## TASK TO COMPLETE
Transcribe every one of the following lines without any change.
::: DATA FOR THIS EXERCISE :::
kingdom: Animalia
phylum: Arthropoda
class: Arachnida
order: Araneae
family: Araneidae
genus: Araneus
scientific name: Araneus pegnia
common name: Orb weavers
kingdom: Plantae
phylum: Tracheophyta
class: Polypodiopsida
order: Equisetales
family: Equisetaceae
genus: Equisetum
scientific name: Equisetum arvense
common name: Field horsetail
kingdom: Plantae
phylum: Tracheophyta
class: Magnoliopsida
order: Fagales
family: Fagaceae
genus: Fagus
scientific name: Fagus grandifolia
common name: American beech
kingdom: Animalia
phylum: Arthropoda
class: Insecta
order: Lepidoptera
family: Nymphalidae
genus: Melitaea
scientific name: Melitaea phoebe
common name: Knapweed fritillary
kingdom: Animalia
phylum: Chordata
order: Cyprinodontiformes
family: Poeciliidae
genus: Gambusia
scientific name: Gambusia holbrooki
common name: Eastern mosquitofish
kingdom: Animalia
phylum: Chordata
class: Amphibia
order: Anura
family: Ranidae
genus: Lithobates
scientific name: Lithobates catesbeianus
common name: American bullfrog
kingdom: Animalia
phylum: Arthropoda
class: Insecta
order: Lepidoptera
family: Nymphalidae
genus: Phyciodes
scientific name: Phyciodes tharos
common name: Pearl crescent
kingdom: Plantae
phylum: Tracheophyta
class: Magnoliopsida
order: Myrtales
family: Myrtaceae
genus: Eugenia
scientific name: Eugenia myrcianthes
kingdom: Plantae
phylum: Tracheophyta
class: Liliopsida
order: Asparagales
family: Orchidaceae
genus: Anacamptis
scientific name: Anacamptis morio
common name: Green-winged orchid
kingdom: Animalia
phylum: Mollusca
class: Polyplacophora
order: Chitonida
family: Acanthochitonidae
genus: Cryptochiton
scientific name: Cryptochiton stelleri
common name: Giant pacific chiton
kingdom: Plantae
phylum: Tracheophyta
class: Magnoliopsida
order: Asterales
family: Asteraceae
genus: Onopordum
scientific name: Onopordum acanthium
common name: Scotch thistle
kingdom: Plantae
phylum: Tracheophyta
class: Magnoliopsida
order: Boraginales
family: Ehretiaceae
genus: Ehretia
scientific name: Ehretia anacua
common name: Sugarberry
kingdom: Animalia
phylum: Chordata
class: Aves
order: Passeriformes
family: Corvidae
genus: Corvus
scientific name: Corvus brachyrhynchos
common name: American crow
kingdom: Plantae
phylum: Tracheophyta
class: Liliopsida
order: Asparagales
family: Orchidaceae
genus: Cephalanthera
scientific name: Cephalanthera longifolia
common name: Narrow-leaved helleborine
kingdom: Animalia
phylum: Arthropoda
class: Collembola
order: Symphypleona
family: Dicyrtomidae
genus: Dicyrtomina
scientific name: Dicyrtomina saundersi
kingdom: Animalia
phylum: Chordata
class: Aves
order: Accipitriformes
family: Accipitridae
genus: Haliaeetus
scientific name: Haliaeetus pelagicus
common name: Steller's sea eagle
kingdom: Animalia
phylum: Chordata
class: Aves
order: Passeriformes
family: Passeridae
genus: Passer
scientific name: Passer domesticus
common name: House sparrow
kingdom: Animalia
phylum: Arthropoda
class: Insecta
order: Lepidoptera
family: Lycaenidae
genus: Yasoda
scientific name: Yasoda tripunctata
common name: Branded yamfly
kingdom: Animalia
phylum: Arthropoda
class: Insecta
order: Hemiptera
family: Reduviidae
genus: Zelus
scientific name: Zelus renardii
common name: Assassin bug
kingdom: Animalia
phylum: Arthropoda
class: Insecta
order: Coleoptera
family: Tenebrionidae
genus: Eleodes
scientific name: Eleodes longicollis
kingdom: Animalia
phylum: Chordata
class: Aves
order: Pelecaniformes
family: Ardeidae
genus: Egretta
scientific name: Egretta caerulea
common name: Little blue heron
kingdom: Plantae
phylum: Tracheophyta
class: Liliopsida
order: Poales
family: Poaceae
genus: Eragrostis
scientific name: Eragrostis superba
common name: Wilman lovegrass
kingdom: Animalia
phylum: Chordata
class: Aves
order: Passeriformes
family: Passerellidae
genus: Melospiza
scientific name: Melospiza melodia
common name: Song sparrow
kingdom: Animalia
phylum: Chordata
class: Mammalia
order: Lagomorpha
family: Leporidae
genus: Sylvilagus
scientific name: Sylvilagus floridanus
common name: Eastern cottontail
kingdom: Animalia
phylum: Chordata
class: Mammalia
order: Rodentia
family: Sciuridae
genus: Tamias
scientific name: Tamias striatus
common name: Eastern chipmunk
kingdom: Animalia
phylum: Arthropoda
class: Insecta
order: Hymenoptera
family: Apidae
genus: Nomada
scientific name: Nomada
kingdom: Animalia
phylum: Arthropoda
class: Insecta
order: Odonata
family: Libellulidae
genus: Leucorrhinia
:::
## RESULT OF THIS EXERCISE
kingdom: Animalia
phylum: Arthropoda
class: Arachnida
order: Araneae
family: Araneidae
genus: Araneus
scientific name: Araneus pegnia
common name: Orb weavers
kingdom: Plantae
phylum: Tracheophyta
class: Polypodiopsida
order: Equisetales
family: Equisetaceae
genus: Equisetum
scientific name: Equisetum arvense
common name: Field horsetail
kingdom: Plantae
phylum: Tracheophyta
class: Magnoliopsida
order: Fagales
family: Fagaceae
genus: Fagus
scientific name: Fagus grandifolia
common name: American beech
kingdom: Animalia
phylum: Arthropoda
class: Insecta
order: Lepidoptera
family: Nymphalidae
genus: Melitaea
scientific name: Melitaea phoebe
common name: Knapweed fritillary
kingdom: Animalia
phylum: Chordata
order: Cyprinodontiformes
family: Poeciliidae
genus: Gambusia
scientific name: Gambusia holbrooki
common name: Eastern mosquitofish
kingdom: Animalia
phylum: Chordata
class: Amphibia
order: Anura
family: Ranidae
genus: Lithobates
scientific name: Lithobates catesbeianus
common name: American bullfrog
kingdom: Animalia
phylum: Arthropoda
class: Insecta
order: Lepidoptera
family: Nymphalidae
genus: Phyciodes
scientific name: Phyciodes tharos
common name: Pearl crescent
kingdom: Plantae
phylum: Tracheophyta
class: Magnoliopsida
order: Myrtales
family: Myrtaceae
genus: Eugenia
scientific name: Eugenia myrcianthes
kingdom: Plantae
phylum: Tracheophyta
class: Liliopsida
order: Asparagales
family: Orchidaceae
genus: Anacamptis
scientific name: Anacamptis morio
common name: Green-winged orchid
kingdom: Animalia
phylum: Mollusca
class: Polyplacophora
order: Chitonida
family: Acanthochitonidae
genus: Cryptochiton
scientific name: Cryptochiton stelleri
common name: Giant pacific chiton
kingdom: Plantae
phylum: Tracheophyta
class: Magnoliopsida
order: Asterales
family: Asteraceae
genus: Onopordum
scientific name: Onopordum acanthium
common name: Scotch thistle
kingdom: Plantae
phylum: Tracheophyta
class: Magnoliopsida
order: Boraginales
family: Ehretiaceae
genus: Ehretia
scientific name: Ehretia anacua
common name: Sugarberry
kingdom: Animalia
phylum: Chordata
class: Aves
order: Passeriformes
family: Corvidae
genus: Corvus
scientific name: Corvus brachyrhynchos
common name: American crow
kingdom: Plantae
phylum: Tracheophyta
class: Liliopsida
order: Asparagales
family: Orchidaceae
genus: Cephalanthera
scientific name: Cephalanthera longifolia
common name: Narrow-leaved helleborine
kingdom: Animalia
phylum: Arthropoda
class: Collembola
order: Symphypleona
family: Dicyrtomidae
genus: Dicyrtomina
scientific name: Dicyrtomina saundersi
kingdom: Animalia
phylum: Chordata
class: Aves
order: Accipitriformes
family: Accipitridae
genus: Haliaeetus
scientific name: Haliaeetus pelagicus
common name: Steller's sea eagle
kingdom: Animalia
phylum: Chordata
class: Aves
order: Passeriformes
family: Passeridae
genus: Passer
scientific name: Passer domesticus
common name: House sparrow
kingdom: Animalia
phylum: Arthropoda
class: Insecta
order: Lepidoptera
family: Lycaenidae
genus: Yasoda
scientific name: Yasoda tripunctata
common name: Branded yamfly
kingdom: Animalia
phylum: Arthropoda
class: Insecta
order: Hemiptera
family: Reduviidae
genus: Zelus
scientific name: Zelus renardii
common name: Assassin bug
kingdom: Animalia
phylum: Arthropoda
class: Insecta
order: Coleoptera
family: Tenebrionidae
genus: Eleodes
scientific name: Eleodes longicollis
kingdom: Animalia
phylum: Chordata
class: Aves
order: Pelecaniformes
family: Ardeidae
genus: Egretta
scientific name: Egretta caerulea
common name: Little blue heron
kingdom: Plantae
phylum: Tracheophyta
class: Liliopsida
order: Poales
family: Poaceae
genus: Eragrostis
scientific name: Eragrostis superba
common name: Wilman lovegrass
kingdom: Animalia
phylum: Chordata
class: Aves
order: Passeriformes
family: Passerellidae
genus: Melospiza
scientific name: Melospiza melodia
common name: Song sparrow
kingdom: Animalia
phylum: Chordata
class: Mammalia
order: Lagomorpha
family: Leporidae
genus: Sylvilagus
scientific name: Sylvilagus floridanus
common name: Eastern cottontail
kingdom: Animalia
phylum: Chordata
class: Mammalia
order: Rodentia
family: Sciuridae
genus: Tamias
scientific name: Tamias striatus
common name: Eastern chipmunk
kingdom: Animalia
phylum: Arthropoda
class: Insecta
order: Hymenoptera
family: Apidae
genus: Nomada
scientific name: Nomada
kingdom: Animalia
phylum: Arthropoda
class: Insecta
order: Odonata
family: Libellulidae
genus: Leucorrhinia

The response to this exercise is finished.